## Task objective
Take from the entries below the stretch from the line with "Figure 8. End" through the line with "Figure 2. Diagram", and return it exactly, leaving the pictures out.

## Entries shown
───

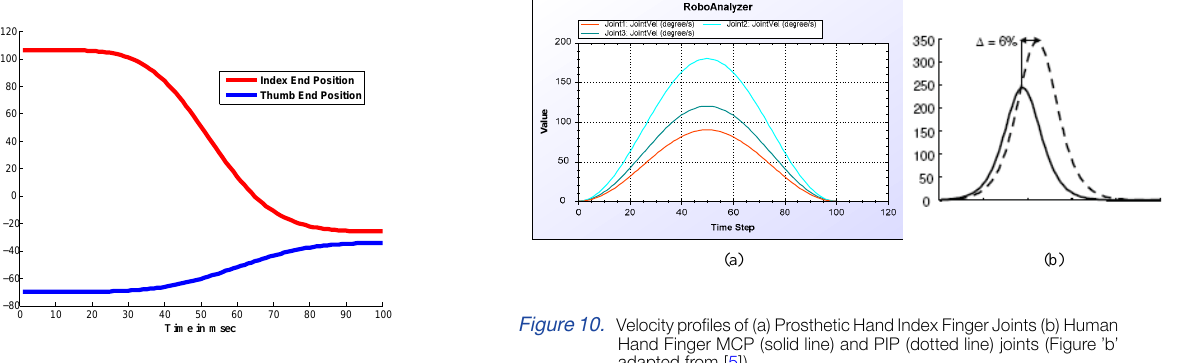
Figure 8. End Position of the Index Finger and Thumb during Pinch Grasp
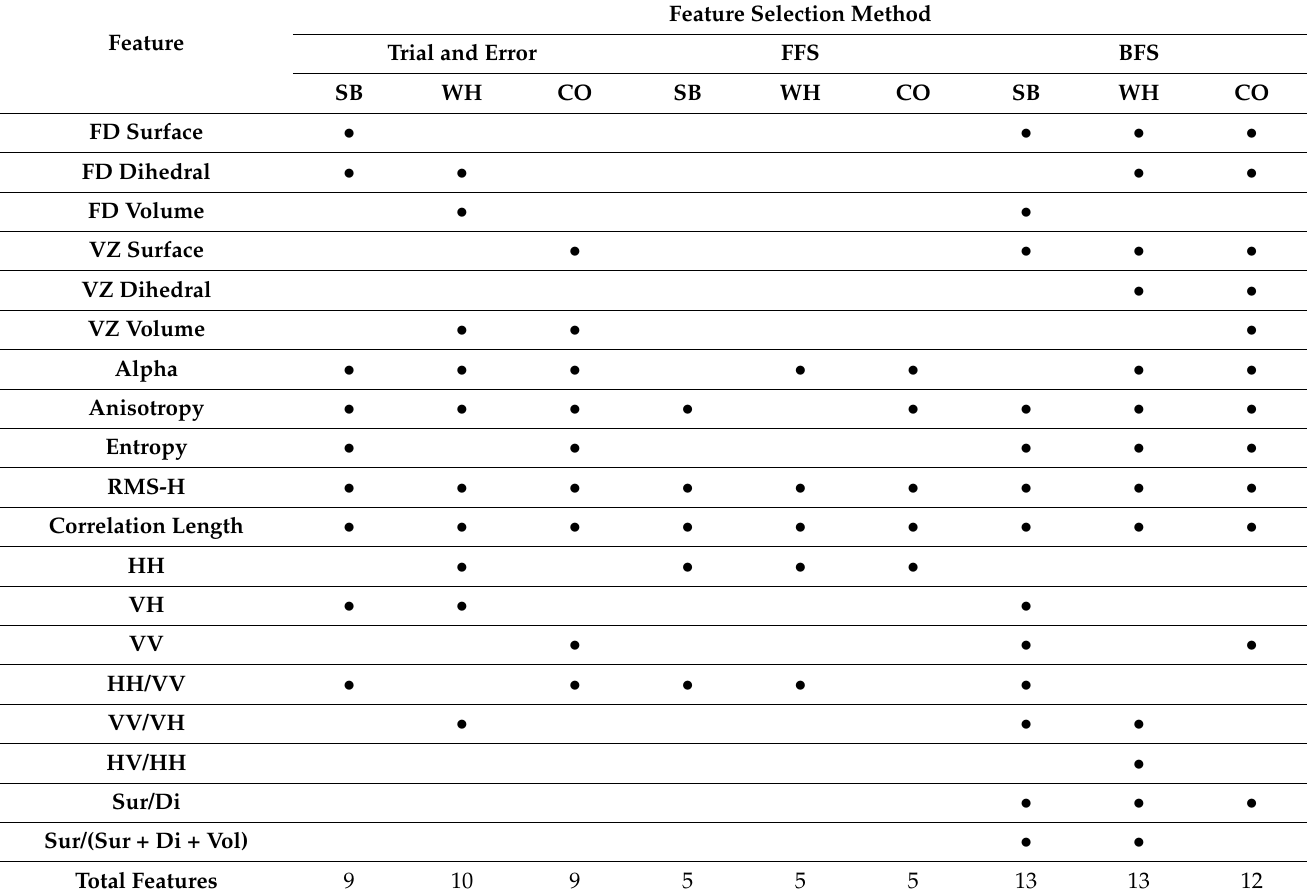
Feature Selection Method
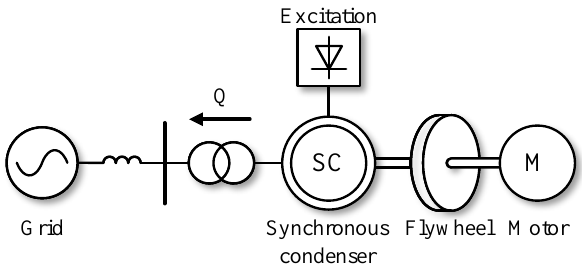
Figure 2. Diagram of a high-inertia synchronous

───

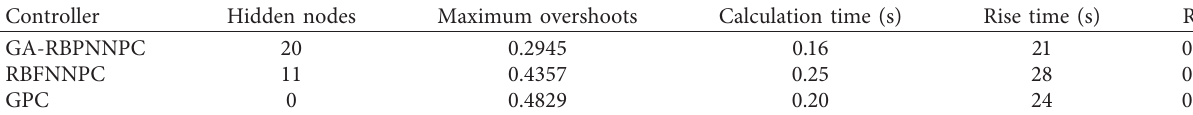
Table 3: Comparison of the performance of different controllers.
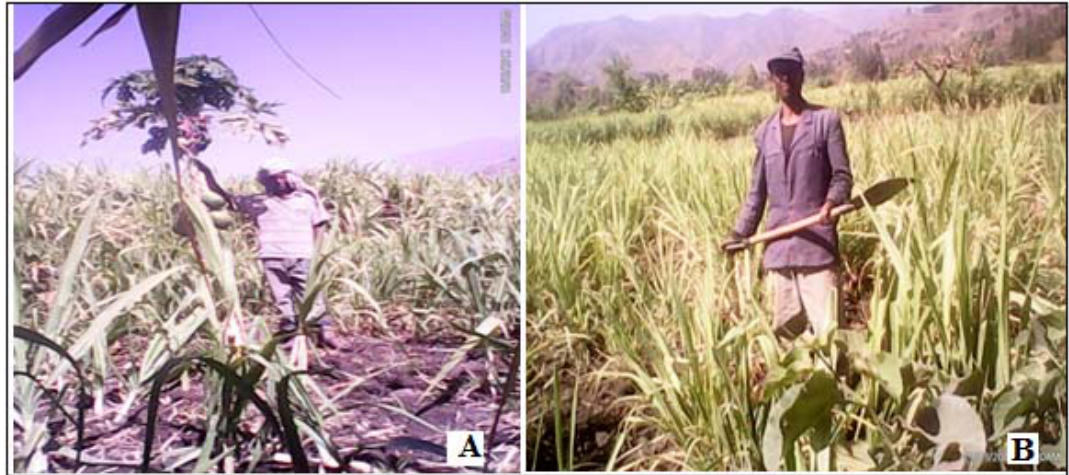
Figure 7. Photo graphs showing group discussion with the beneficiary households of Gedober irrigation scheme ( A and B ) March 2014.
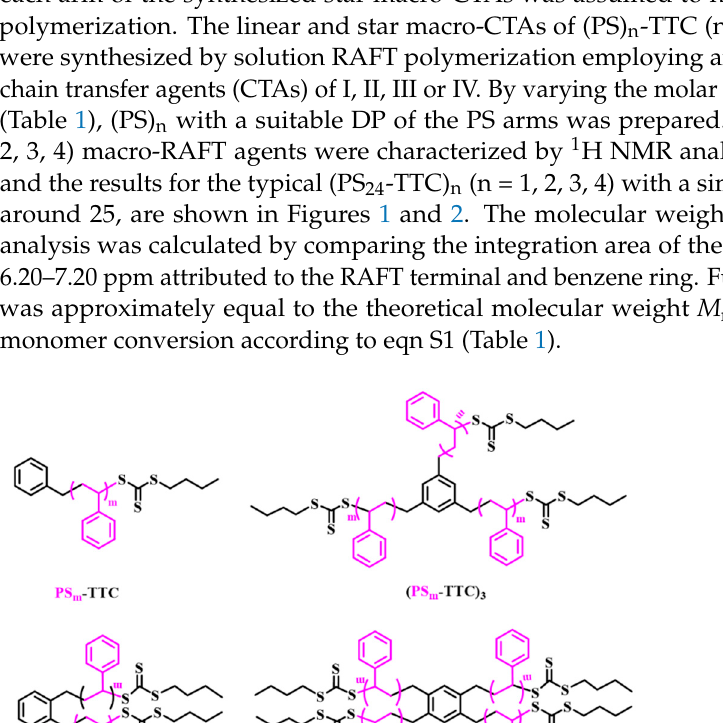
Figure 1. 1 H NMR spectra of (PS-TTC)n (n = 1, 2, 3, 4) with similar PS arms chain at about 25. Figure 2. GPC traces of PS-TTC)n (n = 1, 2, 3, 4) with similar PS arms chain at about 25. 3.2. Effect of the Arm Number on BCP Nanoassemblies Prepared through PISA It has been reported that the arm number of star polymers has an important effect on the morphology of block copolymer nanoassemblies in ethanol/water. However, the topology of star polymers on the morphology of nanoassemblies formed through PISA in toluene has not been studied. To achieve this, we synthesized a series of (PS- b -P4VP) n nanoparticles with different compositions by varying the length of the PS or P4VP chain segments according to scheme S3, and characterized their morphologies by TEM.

───

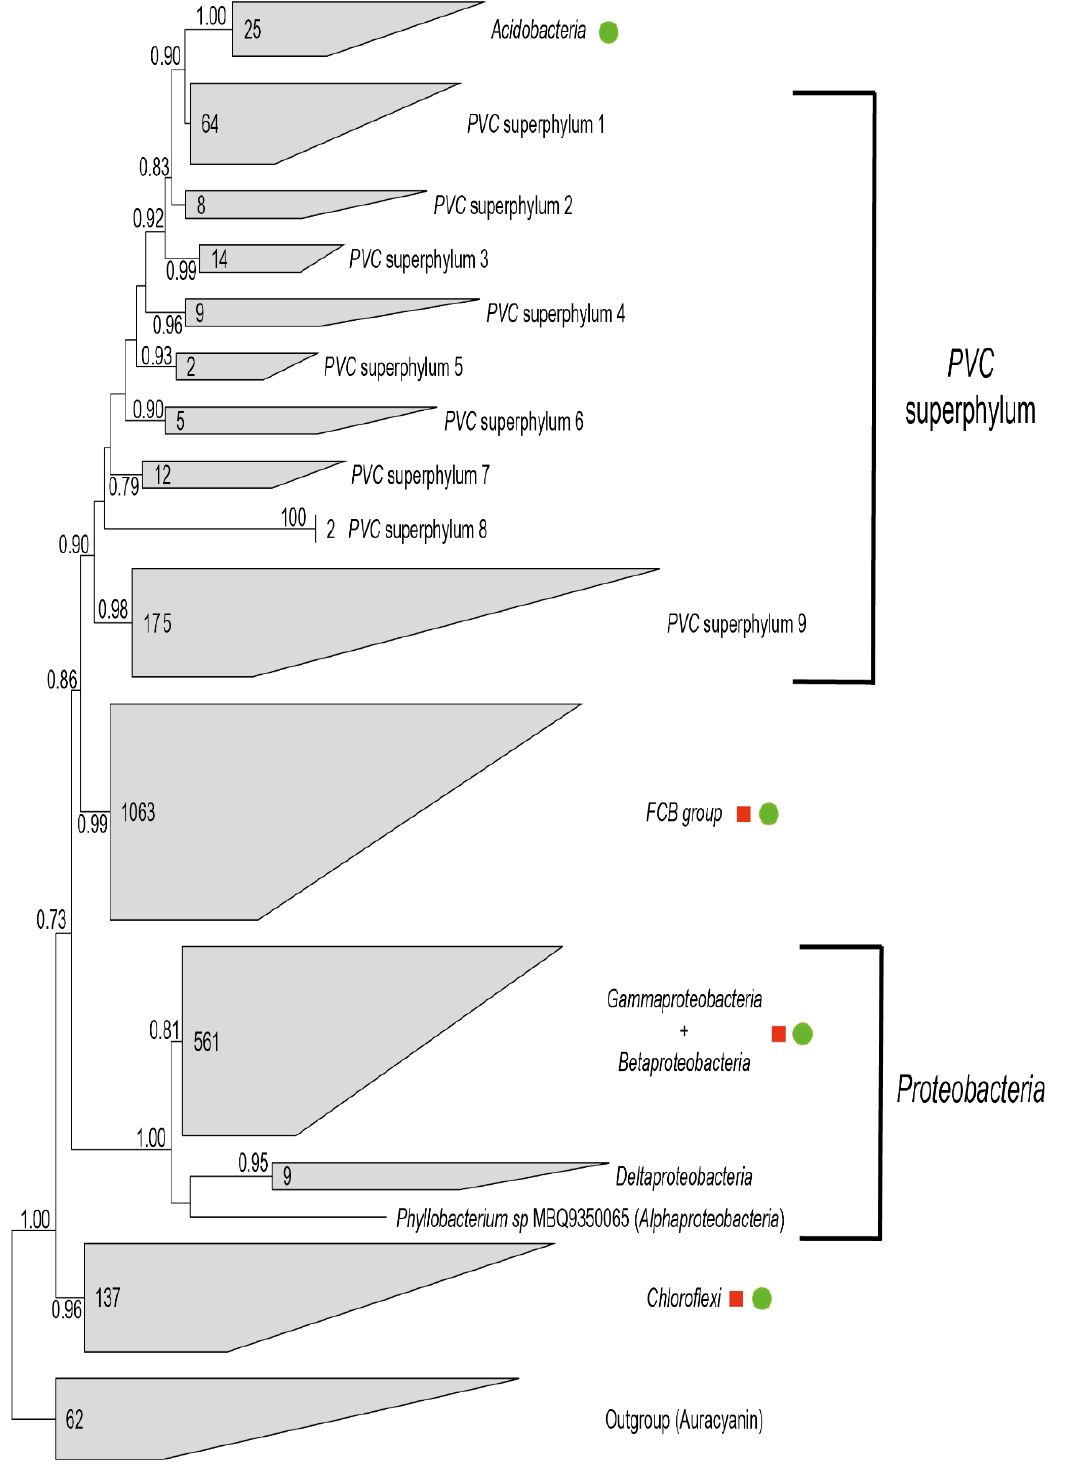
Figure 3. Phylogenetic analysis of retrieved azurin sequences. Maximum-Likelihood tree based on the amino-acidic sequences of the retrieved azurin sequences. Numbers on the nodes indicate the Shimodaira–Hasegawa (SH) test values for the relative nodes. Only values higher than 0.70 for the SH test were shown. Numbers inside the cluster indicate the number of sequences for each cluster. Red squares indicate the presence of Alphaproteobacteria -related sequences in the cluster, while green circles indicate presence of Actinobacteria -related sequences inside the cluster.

───

## Answer section
Figure 8. End Position of the Index Finger and Thumb during Pinch Grasp
Feature Selection Method
Figure 2. Diagram of a high-inertia synchronous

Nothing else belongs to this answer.